Longe da utopia conservacionista, a luta pela valorização da floresta tornou-se uma alternativa real de negócios em Mato Grosso. Após dez anos, atividades econômicas baseadas na preservação da floresta em pé revelam que não derrubar a mata pode ser uma grande opção de renda tanto para grandes quanto para pequenos produtores. Um dos pontos positivos desse mercado é aliar à conservação a geração de renda local.
No início de novembro, durante a Conferência Mundial do Clima da Organização das Nações Unidas – COP 23, em Bonn, na Alemanha, Mato Grosso foi um dos primeiros estados do Brasil que fechou acordos em prol do desmatamento evitado. O mecanismo que possibilita esse tipo de investimento faz parte da Conferência Mundial do Clima que prevê que os países que enriqueceram promovendo a queima de combustíveis fósseis e floresta compensem suas emissões pagando para que nações em desenvolvimento, como o Brasil, emitam menos gases poluentes na atmosfera para suas atividades econômicas.
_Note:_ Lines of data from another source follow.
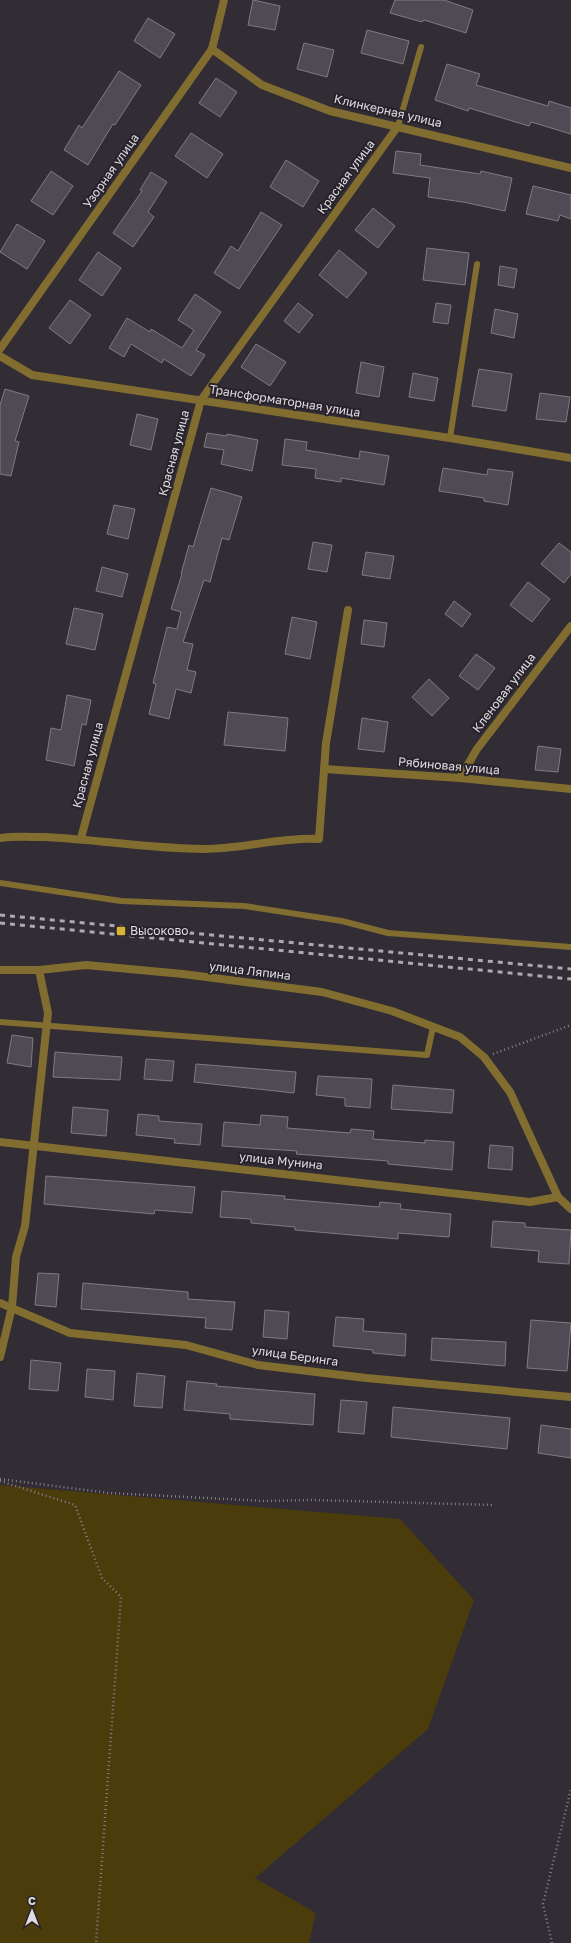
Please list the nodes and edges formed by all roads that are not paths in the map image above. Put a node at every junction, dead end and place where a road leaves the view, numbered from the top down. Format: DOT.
graph roads {
  1 [pos="224,0"];
  2 [pos="421,47"];
  3 [pos="212,48"];
  4 [pos="398,126"];
  5 [pos="571,168"];
  6 [pos="477,264"];
  7 [pos="0,349"];
  8 [pos="0,356"];
  9 [pos="201,400"];
  10 [pos="450,438"];
  11 [pos="571,458"];
  12 [pos="348,610"];
  13 [pos="571,626"];
  14 [pos="324,769"];
  15 [pos="460,778"];
  16 [pos="571,789"];
  17 [pos="0,838"];
  18 [pos="81,838"];
  19 [pos="0,883"];
  20 [pos="571,947"];
  21 [pos="0,970"];
  22 [pos="39,970"];
  23 [pos="0,1022"];
  24 [pos="46,1027"];
  25 [pos="433,1027"];
  26 [pos="0,1142"];
  27 [pos="34,1146"];
  28 [pos="558,1197"];
  29 [pos="571,1209"];
  30 [pos="0,1303"];
  31 [pos="12,1307"];
  32 [pos="0,1356"];
  33 [pos="571,1397"];
  1 -- 3 [label="street, Узорная улица"];
  2 -- 4 [label="lane"];
  3 -- 4 [label="street, Клинкерная улица"];
  3 -- 7 [label="street, Узорная улица"];
  4 -- 5 [label="street, Клинкерная улица"];
  4 -- 9 [label="street, Красная улица"];
  6 -- 10 [label="lane"];
  8 -- 9 [label="street, Трансформаторная улица"];
  9 -- 10 [label="street, Трансформаторная улица"];
  9 -- 18 [label="street, Красная улица"];
  10 -- 11 [label="street, Трансформаторная улица"];
  12 -- 14 [label="street"];
  13 -- 15 [label="street, Кленовая улица"];
  14 -- 15 [label="street, Рябиновая улица"];
  14 -- 18 [label="street"];
  15 -- 16 [label="street, Рябиновая улица"];
  17 -- 18 [label="street"];
  19 -- 20 [label="lane"];
  21 -- 22 [label="street, улица Ляпина"];
  22 -- 24 [label="street"];
  22 -- 25 [label="street, улица Ляпина"];
  23 -- 24 [label="lane"];
  24 -- 25 [label="lane"];
  24 -- 27 [label="street"];
  25 -- 28 [label="street, улица Ляпина"];
  26 -- 27 [label="street, улица Мунина"];
  27 -- 28 [label="street, улица Мунина"];
  27 -- 31 [label="street"];
  28 -- 29 [label="street"];
  30 -- 31 [label="street, улица Беринга"];
  31 -- 32 [label="street"];
  31 -- 33 [label="street, улица Беринга"];
}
Em uma reunião no Reino Unido, o vice-governador e secretário de Meio Ambiente, Carlos Fávaro, apresentou a estratégia Produzir, Conservar e Incluir (PCI). Será através desse programa que o banco estatal alemão KfW irá destinar R$ 170 milhões para a proteção das florestas de Mato Grosso. Foram dois contratos. O primeiro, no valor de 17 milhões de euros, já estava acordado para ser celebrado durante a COP. Durante a conferência, Mato Grosso negociou com o governo do Reino Unido o aumento do aporte financeiro. A ministra do Meio Ambiente daquele país anunciou o investimento de mais 23,9 milhões de libras, totalizando aproximadamente R$ 155 milhões. O recurso será operacionalizado via Fundo Brasileiro da Biodiversidade (Funbio).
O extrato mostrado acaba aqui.